Авдотья Тихоновна молча забирала в телеге покупки и уносила в избу, не проявив особой радости: в мужниной пословице ей уж чудились нотки осуждения столь безумной расточительности. А пройдет день-другой, доброта и вовсе иссякнет в не очень-то просторном сердце Ильи Спиридоновича, и он будет пилить ее часами, точить, как ржа железо, за то, что совратила на неслыханные расходы.

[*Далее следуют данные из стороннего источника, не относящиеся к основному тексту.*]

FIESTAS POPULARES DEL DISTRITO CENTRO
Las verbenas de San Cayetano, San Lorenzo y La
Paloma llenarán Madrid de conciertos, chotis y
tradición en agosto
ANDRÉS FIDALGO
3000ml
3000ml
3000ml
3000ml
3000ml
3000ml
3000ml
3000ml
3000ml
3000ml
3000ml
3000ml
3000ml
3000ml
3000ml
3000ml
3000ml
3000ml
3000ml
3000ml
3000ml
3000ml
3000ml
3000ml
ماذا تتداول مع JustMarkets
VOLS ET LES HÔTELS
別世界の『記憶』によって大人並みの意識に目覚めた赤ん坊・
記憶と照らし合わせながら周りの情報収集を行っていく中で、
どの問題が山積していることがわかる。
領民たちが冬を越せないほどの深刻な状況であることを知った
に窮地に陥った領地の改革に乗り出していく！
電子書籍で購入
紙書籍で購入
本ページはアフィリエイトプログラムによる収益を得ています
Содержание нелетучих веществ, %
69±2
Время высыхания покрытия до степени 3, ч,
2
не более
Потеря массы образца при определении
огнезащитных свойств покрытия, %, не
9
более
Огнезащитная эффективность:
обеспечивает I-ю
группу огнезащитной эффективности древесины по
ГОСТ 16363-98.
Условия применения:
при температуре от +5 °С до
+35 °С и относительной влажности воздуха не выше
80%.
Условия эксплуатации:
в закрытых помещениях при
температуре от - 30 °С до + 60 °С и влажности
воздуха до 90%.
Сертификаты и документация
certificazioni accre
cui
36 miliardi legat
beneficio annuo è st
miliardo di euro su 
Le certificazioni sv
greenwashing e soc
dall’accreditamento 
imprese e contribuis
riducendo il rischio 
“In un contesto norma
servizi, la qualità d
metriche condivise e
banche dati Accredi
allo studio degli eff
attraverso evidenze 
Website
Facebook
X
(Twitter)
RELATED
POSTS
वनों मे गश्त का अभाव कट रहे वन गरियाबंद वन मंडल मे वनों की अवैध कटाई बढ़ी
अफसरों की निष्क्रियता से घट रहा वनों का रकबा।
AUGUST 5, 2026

Дочь между тем наряжалась. Особенно шел Фросе красный сарафан, купленный отцом в Саратове во время последнего, зимнего хождения с извозом. В нем она была такой, что у встречного сами собой вспархивали с расцветших в доброй улыбке губ по-хорошему завидчивые слова:
– До чего румяна, статна и пригожа!
Фрося вспыхивала вся от этих слов, будто внутри ее вдруг зажигался красный фонарик, и бежала поскорее от сказавшего их, хотя готова была слушать сладкие эти речи и в десятый, и в сотый, и в тысячный раз. Она и так слышала их довольно часто и всегда, волнуясь, охваченная пламенем, думала про себя: «Боже милостивый, как же хорошо родиться на свет красивой!»